■ **TASK INPUT**:
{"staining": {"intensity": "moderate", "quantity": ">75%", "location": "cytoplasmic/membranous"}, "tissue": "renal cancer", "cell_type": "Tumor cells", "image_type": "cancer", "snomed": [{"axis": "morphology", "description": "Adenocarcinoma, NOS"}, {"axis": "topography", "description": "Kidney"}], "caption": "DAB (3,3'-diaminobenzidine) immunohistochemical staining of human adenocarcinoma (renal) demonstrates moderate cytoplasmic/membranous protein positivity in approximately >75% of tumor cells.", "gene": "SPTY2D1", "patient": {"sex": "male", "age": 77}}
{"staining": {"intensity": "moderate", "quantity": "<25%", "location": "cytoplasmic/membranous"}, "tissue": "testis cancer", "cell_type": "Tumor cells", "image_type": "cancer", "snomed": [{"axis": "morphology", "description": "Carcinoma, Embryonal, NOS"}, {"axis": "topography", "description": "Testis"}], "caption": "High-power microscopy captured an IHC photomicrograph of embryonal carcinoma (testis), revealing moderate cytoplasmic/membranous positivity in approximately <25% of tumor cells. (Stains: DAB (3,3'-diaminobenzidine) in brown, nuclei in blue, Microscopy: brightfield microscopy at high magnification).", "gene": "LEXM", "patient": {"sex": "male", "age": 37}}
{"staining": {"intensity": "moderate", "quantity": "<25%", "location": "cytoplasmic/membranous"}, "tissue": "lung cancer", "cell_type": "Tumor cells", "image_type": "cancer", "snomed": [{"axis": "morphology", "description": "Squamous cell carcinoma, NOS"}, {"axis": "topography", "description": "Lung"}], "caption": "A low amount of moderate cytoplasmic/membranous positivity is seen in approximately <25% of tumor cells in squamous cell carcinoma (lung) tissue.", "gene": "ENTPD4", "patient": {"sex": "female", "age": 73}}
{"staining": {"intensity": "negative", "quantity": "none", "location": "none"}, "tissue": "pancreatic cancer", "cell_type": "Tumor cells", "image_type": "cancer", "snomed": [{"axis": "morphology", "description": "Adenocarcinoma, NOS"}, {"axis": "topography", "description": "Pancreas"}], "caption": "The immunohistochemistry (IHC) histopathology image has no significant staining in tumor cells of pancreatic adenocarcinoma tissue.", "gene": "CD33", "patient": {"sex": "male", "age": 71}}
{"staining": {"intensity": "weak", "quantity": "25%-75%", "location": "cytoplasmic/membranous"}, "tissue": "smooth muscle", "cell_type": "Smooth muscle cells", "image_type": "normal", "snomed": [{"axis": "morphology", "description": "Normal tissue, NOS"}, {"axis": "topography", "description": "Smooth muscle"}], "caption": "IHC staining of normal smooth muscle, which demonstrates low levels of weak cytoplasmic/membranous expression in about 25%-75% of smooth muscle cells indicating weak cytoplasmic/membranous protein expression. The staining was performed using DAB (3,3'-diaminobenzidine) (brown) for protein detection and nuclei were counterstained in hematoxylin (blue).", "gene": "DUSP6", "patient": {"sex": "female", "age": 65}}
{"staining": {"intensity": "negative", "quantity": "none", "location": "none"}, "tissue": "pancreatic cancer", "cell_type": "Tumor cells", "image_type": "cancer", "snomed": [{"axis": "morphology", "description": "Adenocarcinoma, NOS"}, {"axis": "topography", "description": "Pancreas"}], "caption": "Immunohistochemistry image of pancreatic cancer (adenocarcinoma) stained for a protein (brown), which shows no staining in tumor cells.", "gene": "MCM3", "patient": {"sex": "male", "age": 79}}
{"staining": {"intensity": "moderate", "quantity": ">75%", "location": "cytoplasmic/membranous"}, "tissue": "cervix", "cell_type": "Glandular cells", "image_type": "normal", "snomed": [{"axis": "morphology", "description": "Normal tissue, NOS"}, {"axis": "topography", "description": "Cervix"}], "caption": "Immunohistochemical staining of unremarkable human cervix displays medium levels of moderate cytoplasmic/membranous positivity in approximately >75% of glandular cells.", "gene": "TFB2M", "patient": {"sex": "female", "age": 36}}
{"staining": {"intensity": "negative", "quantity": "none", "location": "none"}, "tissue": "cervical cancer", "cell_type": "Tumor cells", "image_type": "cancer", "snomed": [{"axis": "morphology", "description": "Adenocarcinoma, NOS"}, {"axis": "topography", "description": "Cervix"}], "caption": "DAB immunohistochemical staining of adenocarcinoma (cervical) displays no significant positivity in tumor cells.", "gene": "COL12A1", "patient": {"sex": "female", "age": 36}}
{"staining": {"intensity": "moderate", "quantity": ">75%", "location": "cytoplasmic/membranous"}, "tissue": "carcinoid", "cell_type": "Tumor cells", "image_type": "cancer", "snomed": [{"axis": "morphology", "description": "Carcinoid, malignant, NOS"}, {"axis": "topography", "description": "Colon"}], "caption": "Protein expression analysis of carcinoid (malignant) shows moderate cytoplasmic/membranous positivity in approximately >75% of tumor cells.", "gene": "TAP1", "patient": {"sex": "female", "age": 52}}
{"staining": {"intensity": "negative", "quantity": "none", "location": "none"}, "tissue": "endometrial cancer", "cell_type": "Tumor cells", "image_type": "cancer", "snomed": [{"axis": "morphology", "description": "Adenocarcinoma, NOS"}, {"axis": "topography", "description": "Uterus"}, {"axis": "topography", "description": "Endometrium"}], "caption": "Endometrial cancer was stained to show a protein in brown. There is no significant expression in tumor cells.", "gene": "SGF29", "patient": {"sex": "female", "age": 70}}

■ **WORK TO COMPLETE**: Retype, exactly and with nothing added, the lines of the material above from the first through the one that contains "immunohistochemistry (IHC) histopathology".

■ **SOLUTION FOR THIS PROBLEM**:
{"staining": {"intensity": "moderate", "quantity": ">75%", "location": "cytoplasmic/membranous"}, "tissue": "renal cancer", "cell_type": "Tumor cells", "image_type": "cancer", "snomed": [{"axis": "morphology", "description": "Adenocarcinoma, NOS"}, {"axis": "topography", "description": "Kidney"}], "caption": "DAB (3,3'-diaminobenzidine) immunohistochemical staining of human adenocarcinoma (renal) demonstrates moderate cytoplasmic/membranous protein positivity in approximately >75% of tumor cells.", "gene": "SPTY2D1", "patient": {"sex": "male", "age": 77}}
{"staining": {"intensity": "moderate", "quantity": "<25%", "location": "cytoplasmic/membranous"}, "tissue": "testis cancer", "cell_type": "Tumor cells", "image_type": "cancer", "snomed": [{"axis": "morphology", "description": "Carcinoma, Embryonal, NOS"}, {"axis": "topography", "description": "Testis"}], "caption": "High-power microscopy captured an IHC photomicrograph of embryonal carcinoma (testis), revealing moderate cytoplasmic/membranous positivity in approximately <25% of tumor cells. (Stains: DAB (3,3'-diaminobenzidine) in brown, nuclei in blue, Microscopy: brightfield microscopy at high magnification).", "gene": "LEXM", "patient": {"sex": "male", "age": 37}}
{"staining": {"intensity": "moderate", "quantity": "<25%", "location": "cytoplasmic/membranous"}, "tissue": "lung cancer", "cell_type": "Tumor cells", "image_type": "cancer", "snomed": [{"axis": "morphology", "description": "Squamous cell carcinoma, NOS"}, {"axis": "topography", "description": "Lung"}], "caption": "A low amount of moderate cytoplasmic/membranous positivity is seen in approximately <25% of tumor cells in squamous cell carcinoma (lung) tissue.", "gene": "ENTPD4", "patient": {"sex": "female", "age": 73}}
{"staining": {"intensity": "negative", "quantity": "none", "location": "none"}, "tissue": "pancreatic cancer", "cell_type": "Tumor cells", "image_type": "cancer", "snomed": [{"axis": "morphology", "description": "Adenocarcinoma, NOS"}, {"axis": "topography", "description": "Pancreas"}], "caption": "The immunohistochemistry (IHC) histopathology image has no significant staining in tumor cells of pancreatic adenocarcinoma tissue.", "gene": "CD33", "patient": {"sex": "male", "age": 71}}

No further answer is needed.